▶ **DOCUMENT SECTION**:
───

For instance, by layering on weather information (like the number of growing degree days), it can give an indication of when emergence should occur within a field. Using satellite data to generate key vegetative indices like NDVI or NDRE, it can help provide an indication of crop health and performance throughout the season.
However, where GIS really shines is when you combine it with aerial imagery and data science. Drone technology serves as a cornerstone for precision ag, providing an easy-to-launch method to capture imagery for large areas (think entire fields!) in a fraction of the time it would take to scout in a few areas.
Taking this and feeding it into a data science ecosystem, like what powers Sentera’s FieldInsights analytics, GIS can translate outputs generated by machine learning algorithms into powerful and easily understandable results, including:
- Stand Count
- Plot Trial Crop Health Ratings
- Field Scale Canopy Cover
This data can also be leveraged to help inform replant decisions, as well as how to manage key inputs – like herbicides and pesticides – within a tight time window. Because of the speed to insight when combined with data science, GIS technology can be extremely impactful with the ability to reduce wait time.
And just because the decisions need to be made quickly, does not mean that reliability and quality are thrown out the window. GIS accelerates the workflow and ensures that you are getting high-quality data along the way. Decisions based on quantitative data analysis can remove uncertainty, human-error and bias, while enabling streamlined follow up actions.

───

▶ **DATASET EXTRACT**:
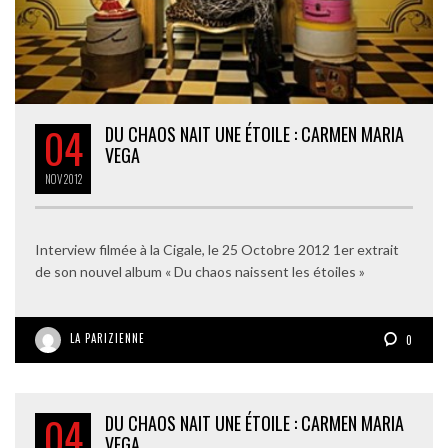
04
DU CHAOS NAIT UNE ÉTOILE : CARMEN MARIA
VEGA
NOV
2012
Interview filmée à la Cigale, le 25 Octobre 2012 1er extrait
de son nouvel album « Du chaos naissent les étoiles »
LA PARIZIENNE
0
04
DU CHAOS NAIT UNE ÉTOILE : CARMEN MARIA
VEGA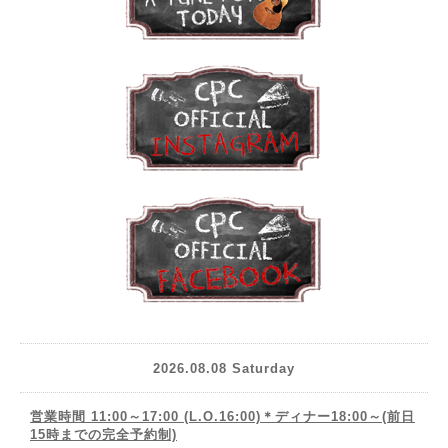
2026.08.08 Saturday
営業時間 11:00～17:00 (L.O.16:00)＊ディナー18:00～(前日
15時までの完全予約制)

───

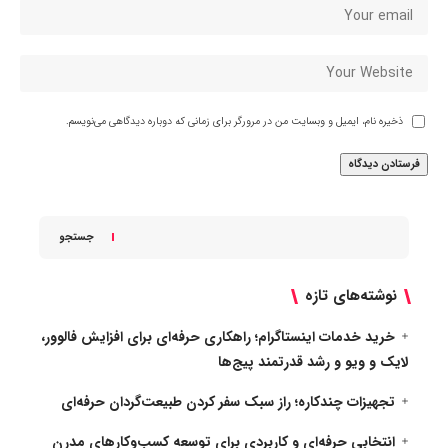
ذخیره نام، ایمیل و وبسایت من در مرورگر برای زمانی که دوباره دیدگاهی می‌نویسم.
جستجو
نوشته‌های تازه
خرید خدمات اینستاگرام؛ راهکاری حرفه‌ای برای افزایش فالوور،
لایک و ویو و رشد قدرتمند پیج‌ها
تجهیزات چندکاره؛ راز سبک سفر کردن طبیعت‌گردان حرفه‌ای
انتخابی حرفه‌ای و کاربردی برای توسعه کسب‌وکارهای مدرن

───

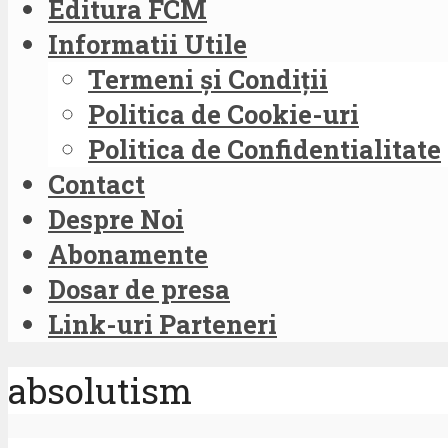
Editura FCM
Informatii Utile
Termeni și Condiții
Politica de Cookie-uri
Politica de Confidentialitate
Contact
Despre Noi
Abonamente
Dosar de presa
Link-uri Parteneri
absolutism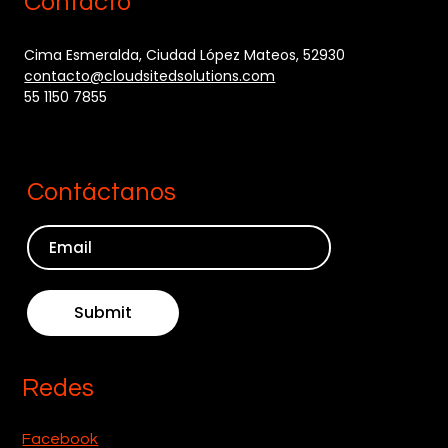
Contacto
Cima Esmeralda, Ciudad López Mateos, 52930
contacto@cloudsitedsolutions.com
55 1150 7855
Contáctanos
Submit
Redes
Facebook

───

▶ **STUDY QUESTIONS**:
a) According to the passage on GIS in precision agriculture, which vegetative indices can satellite data be used to generate?
b) From the passage on GIS in precision agriculture, reproduce word for word the part that opens with the words containing "And just because" and closes with "follow up actions.".

▶ **ANSWERS PER TASK**:
a) NDVI and NDRE.

b)
And just because the decisions need to be made quickly, does not mean that reliability and quality are thrown out the window. GIS accelerates the workflow and ensures that you are getting high-quality data along the way. Decisions based on quantitative data analysis can remove uncertainty, human-error and bias, while enabling streamlined follow up actions.